Newbower also points to the cost of a single emergency department visit and hospital readmission for something like chronic obstructive pulmonary disease, asthma, diabetes, or congestive heart failure. Such services can range from $30,000 to even $100,000. Often these visits result from a simple failure to manage a diuretic or other medication. Better remote management, says Newbower, could have a dramatic impact on those costs.

The next leading edge
CIMIT is investigating ways to combine telemedicine initiatives and the autonomous robots described here to yield an impact far more broadscale than telesurgery. It is hardly alone in this. Even Joseph F. Engelberger, creator of the first industrial robot, has turned his attention to health care. He founded the company that created the HelpMate hospital courier robot, and is now reportedly working on a robotic caregiver for the elderly and infirm.

For all these architects, the main challenge will be to create a single robotic platform that can multitask, observes Hugh Herr, PhD, director of the Biomechatronics Research Group at MIT. His team studies the biomechanics of human movement and balance, seeking to advance wearable robotic technologies for human augmentation. Herr, who is working on computer-controlled prostheses and surgical implants for amputees, believes that prototypes for useful domestic robots will be in research labs within this decade.

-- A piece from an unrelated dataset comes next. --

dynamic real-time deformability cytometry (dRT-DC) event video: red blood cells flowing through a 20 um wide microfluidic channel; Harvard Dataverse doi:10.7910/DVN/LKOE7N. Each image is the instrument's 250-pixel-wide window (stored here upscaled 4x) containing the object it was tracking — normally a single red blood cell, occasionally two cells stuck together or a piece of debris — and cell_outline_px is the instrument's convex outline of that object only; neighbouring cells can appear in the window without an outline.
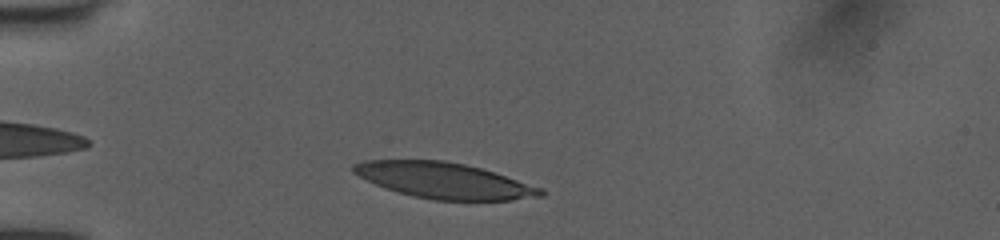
{"species": "human", "species_latin": "Homo sapiens", "temperature_condition": "room temperature", "stored_images_in_passage": 22, "camera_frame_rate_fps": 3000, "um_per_image_px": 0.085, "donor": {"sex": "female"}, "frame": {"image": 1, "passage_image": 1, "time_ms": 0.0, "image_size_px": [1000, 240], "cell_outline_px": [[548, 192], [544, 196], [512, 200], [432, 200], [412, 196], [376, 184], [352, 172], [352, 164], [368, 160], [444, 160], [464, 164], [480, 168], [544, 188]], "centroid_in_image_um": [37.8, 15.35], "position_along_channel_um": 47.2, "area_um2": 38.9}}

Herr also describes a future in which the home itself is a prosthesis, with sensors, actuators, computers, and a human-machine interface. He says one of the early adoptor populations of these high-tech homes will be the elderly, who will be able to use the new technology to manage their health, among other functions.

Herr says there are many groups that can get a humanoid robot to cook, say, French toast, “but you end up with a million dollar French toast maker.” A single robotic platform that can do most if not all of the tasks in your home, he says, is a challenge, “scientifically and technologically.”